CHEN TAMIR: The CCA is a non-collecting institution dedicated solely to experimental contemporary art. It’s located in the heart of town and our audience is very young and dedicated. It’s a cultural hub where people can expect to be challenged and exposed to fresh and relevant work. It’s also one of the only organizations that commission new work, usually for solo shows. In a country where little resources are available for the creation of new work, the opportunities we give artists are significant. Often their first major solo shows, the exhibitions contextualize the artist’s work for the general public, and we help that happen through printed catalogues and discursive events. It’s important to realize that Israel has little public funding, and most of it goes directly to institutions rather than individual artists. There’s also a very feeble market here. However, Israel also has the most museums per capita and people here are highly educated. Couple all of this with the fact that Israel is essentially an island, with a unique currency, unique language, and very little exchange with neighboring countries. So there’s a real thirst for cultural exchange and cultural production, and I think the CCA fills an important role in that.
WW: This spring the exhibition “Love Story” by Candice Breitz will go on view from March 30 to June 3. The seven-channel installation will feature testimony from six people who have fled oppressive situations in their home countries. Their stories are told both in the first person and by actors Alec Baldwin and Julianne Moore, raising the question of how a story is heard in the media when told by the nameless, versus the famous. Can you tell us about putting this show together and the relevance of showing it at the CCA and to the community of Tel Aviv?
CT: The show is being organized by Sergio Edelsztein, CCA’s founding director and chief curator.
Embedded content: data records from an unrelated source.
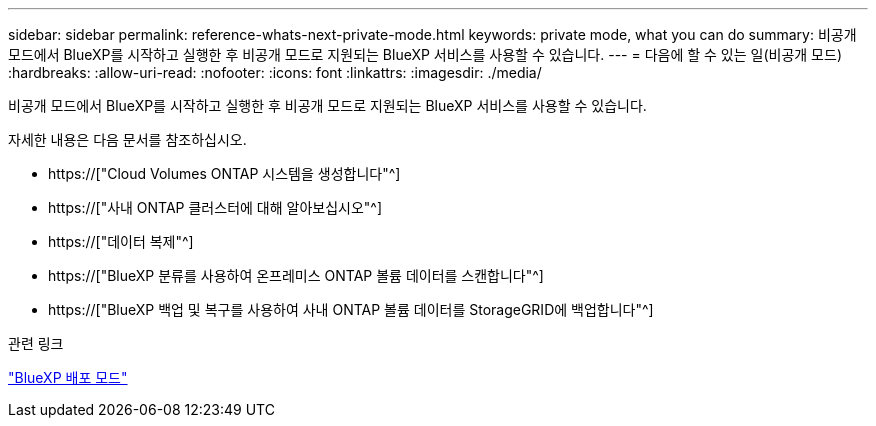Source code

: ---
sidebar: sidebar 
permalink: reference-whats-next-private-mode.html 
keywords: private mode, what you can do 
summary: 비공개 모드에서 BlueXP를 시작하고 실행한 후 비공개 모드로 지원되는 BlueXP 서비스를 사용할 수 있습니다. 
---
= 다음에 할 수 있는 일(비공개 모드)
:hardbreaks:
:allow-uri-read: 
:nofooter: 
:icons: font
:linkattrs: 
:imagesdir: ./media/


[role="lead"]
비공개 모드에서 BlueXP를 시작하고 실행한 후 비공개 모드로 지원되는 BlueXP 서비스를 사용할 수 있습니다.

자세한 내용은 다음 문서를 참조하십시오.

* https://["Cloud Volumes ONTAP 시스템을 생성합니다"^]
* https://["사내 ONTAP 클러스터에 대해 알아보십시오"^]
* https://["데이터 복제"^]
* https://["BlueXP 분류를 사용하여 온프레미스 ONTAP 볼륨 데이터를 스캔합니다"^]
* https://["BlueXP 백업 및 복구를 사용하여 사내 ONTAP 볼륨 데이터를 StorageGRID에 백업합니다"^]


.관련 링크
link:concept-modes.html["BlueXP 배포 모드"]
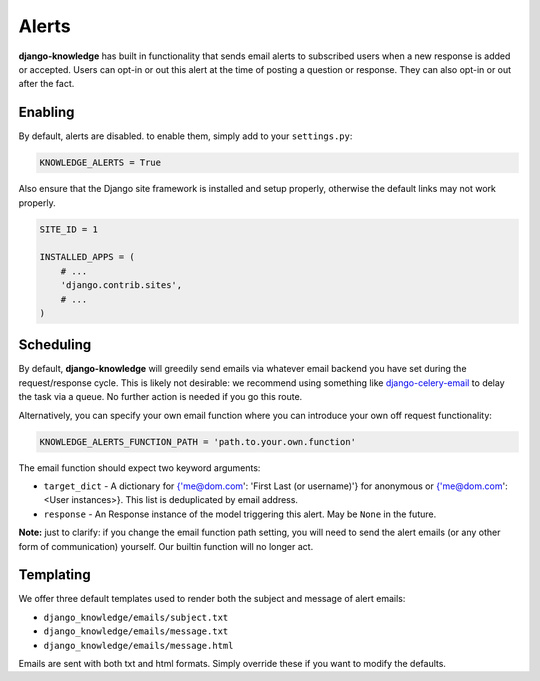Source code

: Alerts
======

**django-knowledge** has built in functionality that sends email alerts to 
subscribed users when a new response is added or accepted. Users can opt-in 
or out this alert at the time of posting a question or response. They can
also opt-in or out after the fact.


Enabling
--------

By default, alerts are disabled. to enable them, simply add to your ``settings.py``:

.. code-block:: python
    
  KNOWLEDGE_ALERTS = True

Also ensure that the Django site framework is installed and setup properly, otherwise
the default links may not work properly.

.. code-block:: python
    
  SITE_ID = 1

  INSTALLED_APPS = (
      # ...
      'django.contrib.sites',
      # ...
  )

Scheduling
----------

By default, **django-knowledge** will greedily send emails via whatever email 
backend you have set during the request/response cycle. This is likely not 
desirable: we recommend using something like
`django-celery-email <https://bitbucket.org/schinckel/django-celery-email>`_ 
to delay the task via a queue. No further action is needed if you go this route. 

Alternatively, you can specify your own email function where you can introduce your
own off request functionality:

.. code-block:: python
    
    KNOWLEDGE_ALERTS_FUNCTION_PATH = 'path.to.your.own.function'

The email function should expect two keyword arguments:

* ``target_dict`` - A dictionary for {'me@dom.com': 'First Last (or username)'} for anonymous or 
  {'me@dom.com': <User instances>}. This list is deduplicated by email address.
* ``response`` - An Response instance of the model triggering this alert. May be 
  ``None`` in the future.


**Note:** just to clarify: if you change the email function path setting, you will 
need to send the alert emails (or any other form of communication) yourself. Our 
builtin function will no longer act.


Templating
----------

We offer three default templates used to render both the subject and message of 
alert emails:

* ``django_knowledge/emails/subject.txt``
* ``django_knowledge/emails/message.txt``
* ``django_knowledge/emails/message.html``

Emails are sent with both txt and html formats. Simply override these if you want
to modify the defaults.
It will also be representing South Africa at the Venice Biennale this year. It’s a project that brings the refugee experience closer to home. Israel faces many challenges with refugees, mostly from Africa, and we hope that this show can expand the dialogue around this urgent issue.
WW: A show later in the summer, “Lives Between,” seems to also deal with a similar theme of displacement, showing work from artists working and living between two places. This feels like a theme we’re seeing on an international scale at institutions around the world.
CT: A collaboration between the CCA and the Kadist foundation, and co-curated by Sergio Edelsztein and Joseph del Pesco, “Lives Between” takes its title from the common phrase found on countless artists’ bios indicating that the artist has more than one home. In a way, artists are models for us to emulate in terms of peripatetic existences. They embrace what others might consider a fragmented life, or a split identity.
WW: Locally in Tel Aviv, are you seeing any movements toward equal representation of female artists in galleries, institutions, collectives, et cetera?
CT: Israeli women have a reputation for being tough and independent, and there are many phenomenal female artists working in the field. However, there is still work to be done in terms of gallery representation and museum shows, and especially in terms of the market. I’m happy that the CCA stands apart and has a great history of showing women artists. This year, five of the seven solo exhibitions at the CCA will be by women, including Noa Yafe, Michal BarOr, Tali Keren, Agnieszka Kurant, and Candice Breitz.
This article appears in Whitewall’s spring 2017 Women in the Arts issue.